## YOUR GOAL:
Every entry needs to be reproduced exactly.

## INPUT DATA:
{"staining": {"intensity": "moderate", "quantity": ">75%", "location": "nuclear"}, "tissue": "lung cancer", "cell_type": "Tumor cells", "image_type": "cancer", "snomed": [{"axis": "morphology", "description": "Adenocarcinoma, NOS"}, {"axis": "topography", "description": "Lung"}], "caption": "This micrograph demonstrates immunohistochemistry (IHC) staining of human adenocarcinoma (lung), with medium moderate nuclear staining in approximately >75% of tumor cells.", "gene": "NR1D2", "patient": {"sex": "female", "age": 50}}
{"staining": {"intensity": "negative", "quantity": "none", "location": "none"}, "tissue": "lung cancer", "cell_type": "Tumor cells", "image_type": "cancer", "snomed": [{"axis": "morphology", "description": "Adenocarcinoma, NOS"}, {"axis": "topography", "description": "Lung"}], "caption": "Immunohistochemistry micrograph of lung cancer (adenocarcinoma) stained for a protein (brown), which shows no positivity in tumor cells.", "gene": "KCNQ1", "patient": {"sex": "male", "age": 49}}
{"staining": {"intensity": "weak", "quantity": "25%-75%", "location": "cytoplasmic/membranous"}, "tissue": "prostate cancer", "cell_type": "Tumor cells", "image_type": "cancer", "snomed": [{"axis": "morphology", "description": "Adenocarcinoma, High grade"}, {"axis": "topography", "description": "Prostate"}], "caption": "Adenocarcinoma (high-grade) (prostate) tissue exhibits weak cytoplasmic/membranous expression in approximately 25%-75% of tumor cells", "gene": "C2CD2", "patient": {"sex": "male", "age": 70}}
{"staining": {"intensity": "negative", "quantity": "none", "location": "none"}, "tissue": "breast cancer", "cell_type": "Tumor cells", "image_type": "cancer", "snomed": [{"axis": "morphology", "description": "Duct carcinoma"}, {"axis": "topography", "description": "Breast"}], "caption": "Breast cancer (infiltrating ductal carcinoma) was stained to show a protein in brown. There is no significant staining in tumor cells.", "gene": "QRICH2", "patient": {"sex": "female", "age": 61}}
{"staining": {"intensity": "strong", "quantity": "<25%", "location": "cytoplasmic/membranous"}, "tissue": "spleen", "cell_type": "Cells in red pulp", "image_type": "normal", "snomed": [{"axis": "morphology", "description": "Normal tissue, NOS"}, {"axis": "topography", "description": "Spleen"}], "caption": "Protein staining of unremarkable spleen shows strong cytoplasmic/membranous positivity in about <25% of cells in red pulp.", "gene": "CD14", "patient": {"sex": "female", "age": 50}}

## WORKED SOLUTION:
{"staining": {"intensity": "moderate", "quantity": ">75%", "location": "nuclear"}, "tissue": "lung cancer", "cell_type": "Tumor cells", "image_type": "cancer", "snomed": [{"axis": "morphology", "description": "Adenocarcinoma, NOS"}, {"axis": "topography", "description": "Lung"}], "caption": "This micrograph demonstrates immunohistochemistry (IHC) staining of human adenocarcinoma (lung), with medium moderate nuclear staining in approximately >75% of tumor cells.", "gene": "NR1D2", "patient": {"sex": "female", "age": 50}}
{"staining": {"intensity": "negative", "quantity": "none", "location": "none"}, "tissue": "lung cancer", "cell_type": "Tumor cells", "image_type": "cancer", "snomed": [{"axis": "morphology", "description": "Adenocarcinoma, NOS"}, {"axis": "topography", "description": "Lung"}], "caption": "Immunohistochemistry micrograph of lung cancer (adenocarcinoma) stained for a protein (brown), which shows no positivity in tumor cells.", "gene": "KCNQ1", "patient": {"sex": "male", "age": 49}}
{"staining": {"intensity": "weak", "quantity": "25%-75%", "location": "cytoplasmic/membranous"}, "tissue": "prostate cancer", "cell_type": "Tumor cells", "image_type": "cancer", "snomed": [{"axis": "morphology", "description": "Adenocarcinoma, High grade"}, {"axis": "topography", "description": "Prostate"}], "caption": "Adenocarcinoma (high-grade) (prostate) tissue exhibits weak cytoplasmic/membranous expression in approximately 25%-75% of tumor cells", "gene": "C2CD2", "patient": {"sex": "male", "age": 70}}
{"staining": {"intensity": "negative", "quantity": "none", "location": "none"}, "tissue": "breast cancer", "cell_type": "Tumor cells", "image_type": "cancer", "snomed": [{"axis": "morphology", "description": "Duct carcinoma"}, {"axis": "topography", "description": "Breast"}], "caption": "Breast cancer (infiltrating ductal carcinoma) was stained to show a protein in brown. There is no significant staining in tumor cells.", "gene": "QRICH2", "patient": {"sex": "female", "age": 61}}
{"staining": {"intensity": "strong", "quantity": "<25%", "location": "cytoplasmic/membranous"}, "tissue": "spleen", "cell_type": "Cells in red pulp", "image_type": "normal", "snomed": [{"axis": "morphology", "description": "Normal tissue, NOS"}, {"axis": "topography", "description": "Spleen"}], "caption": "Protein staining of unremarkable spleen shows strong cytoplasmic/membranous positivity in about <25% of cells in red pulp.", "gene": "CD14", "patient": {"sex": "female", "age": 50}}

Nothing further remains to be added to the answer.